Argonne National Laboratory

Improving Resource Availability by Relaxing Network Allocation Constraints on the Blue Gene/P

TitleImproving Resource Availability by Relaxing Network Allocation Constraints on the Blue Gene/P
Publication TypeConference Paper
Year of Publication2009
AuthorsDesai, NL, Buntinas, D, Buettner, D, Balaji, P, Chan, A
Conference Name2009 International Conference on Parallel Processing
Date Published09/2009
PublisherIEEE Computer Society
Conference LocationVienna, Austria
Other NumbersANL/MCS-P1587-0209

High-end computing (HEC) systems have passed the petaflop barrier and continue to move toward the next frontier of {exascale} computing. As companies and research institutes continue to work toward architecting these enormous systems, it is becoming increasingly clear that these systems will utilize a significant amount of shared hardware between processing units, including shared caches, memory management engines, and network infrastructure.

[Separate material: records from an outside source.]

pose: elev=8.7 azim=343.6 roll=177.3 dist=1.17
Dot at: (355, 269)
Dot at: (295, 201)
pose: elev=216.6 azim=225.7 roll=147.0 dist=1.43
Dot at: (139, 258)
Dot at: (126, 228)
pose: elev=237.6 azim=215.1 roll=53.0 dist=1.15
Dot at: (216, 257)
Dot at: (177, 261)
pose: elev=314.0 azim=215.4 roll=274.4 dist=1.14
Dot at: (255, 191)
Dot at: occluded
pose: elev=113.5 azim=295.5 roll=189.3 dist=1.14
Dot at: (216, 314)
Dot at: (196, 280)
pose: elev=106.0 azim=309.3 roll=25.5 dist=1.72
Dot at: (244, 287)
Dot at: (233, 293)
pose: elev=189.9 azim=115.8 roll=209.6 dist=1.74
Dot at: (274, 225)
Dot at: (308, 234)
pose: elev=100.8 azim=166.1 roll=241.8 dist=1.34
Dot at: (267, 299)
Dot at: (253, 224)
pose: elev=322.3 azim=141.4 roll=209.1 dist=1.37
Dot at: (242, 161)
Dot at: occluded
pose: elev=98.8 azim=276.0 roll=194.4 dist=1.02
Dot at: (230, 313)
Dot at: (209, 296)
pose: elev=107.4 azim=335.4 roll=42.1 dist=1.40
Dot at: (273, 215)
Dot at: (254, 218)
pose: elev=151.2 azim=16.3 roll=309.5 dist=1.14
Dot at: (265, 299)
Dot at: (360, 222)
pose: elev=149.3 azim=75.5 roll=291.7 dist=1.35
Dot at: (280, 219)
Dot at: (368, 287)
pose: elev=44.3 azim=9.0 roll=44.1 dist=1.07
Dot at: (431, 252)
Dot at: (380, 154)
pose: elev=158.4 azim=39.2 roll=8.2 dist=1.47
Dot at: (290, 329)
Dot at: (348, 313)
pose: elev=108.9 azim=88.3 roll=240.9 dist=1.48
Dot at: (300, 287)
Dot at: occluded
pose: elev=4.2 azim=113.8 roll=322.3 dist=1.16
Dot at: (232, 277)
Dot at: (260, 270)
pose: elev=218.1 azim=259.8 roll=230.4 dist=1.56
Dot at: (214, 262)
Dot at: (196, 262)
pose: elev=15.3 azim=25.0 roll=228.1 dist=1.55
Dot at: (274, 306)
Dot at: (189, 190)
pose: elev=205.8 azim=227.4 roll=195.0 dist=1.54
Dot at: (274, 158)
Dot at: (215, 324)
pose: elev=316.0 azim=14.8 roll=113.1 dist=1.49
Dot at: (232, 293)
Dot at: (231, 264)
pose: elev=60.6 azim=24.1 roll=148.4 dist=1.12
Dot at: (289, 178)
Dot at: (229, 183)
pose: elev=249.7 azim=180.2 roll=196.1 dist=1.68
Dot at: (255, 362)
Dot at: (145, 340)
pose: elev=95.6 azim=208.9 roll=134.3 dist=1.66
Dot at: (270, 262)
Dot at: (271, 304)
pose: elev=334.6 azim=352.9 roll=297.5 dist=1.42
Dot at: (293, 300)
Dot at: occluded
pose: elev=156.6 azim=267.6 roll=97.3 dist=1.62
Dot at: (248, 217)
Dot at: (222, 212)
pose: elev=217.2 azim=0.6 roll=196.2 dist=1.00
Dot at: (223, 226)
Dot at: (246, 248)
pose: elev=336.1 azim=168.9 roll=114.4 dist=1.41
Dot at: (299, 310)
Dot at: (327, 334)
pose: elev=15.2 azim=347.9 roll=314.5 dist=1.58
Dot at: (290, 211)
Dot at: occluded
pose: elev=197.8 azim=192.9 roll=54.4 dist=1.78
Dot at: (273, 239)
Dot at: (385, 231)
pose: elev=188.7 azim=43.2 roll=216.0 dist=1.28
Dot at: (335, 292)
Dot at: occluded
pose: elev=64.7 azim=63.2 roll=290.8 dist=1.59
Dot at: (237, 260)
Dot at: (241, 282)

While these systems are optimized to use all of the hardware available in a dedicated manner to achieve the best performance, in practice, the shared nature of this hardware makes scheduling applications on it difficult and wasteful. For example, while the IBM Blue Gene/P system has been designed to use a torus network for efficient communication, some of the torus links (especially those connecting different racks) are shared between multiple racks. Thus, a job running on one rack, might preclude another job from running on a second rack in spite of having its compute resources completely idle. In this paper, we assess the relative performance degradation noticed by real applications when such shared network hardware is completely unutilized for some cases. Our measurements on Intrepid, one of the largest Blue Gene/P installations in the world, demonstrate less than 5% degradation for several leadership applications commonly run on the Intrepid system. Further, we demonstrate that the additional scheduling flexibility offered by not sharing such hardware can improve the overall job turnaround time by nearly 40% in some cases.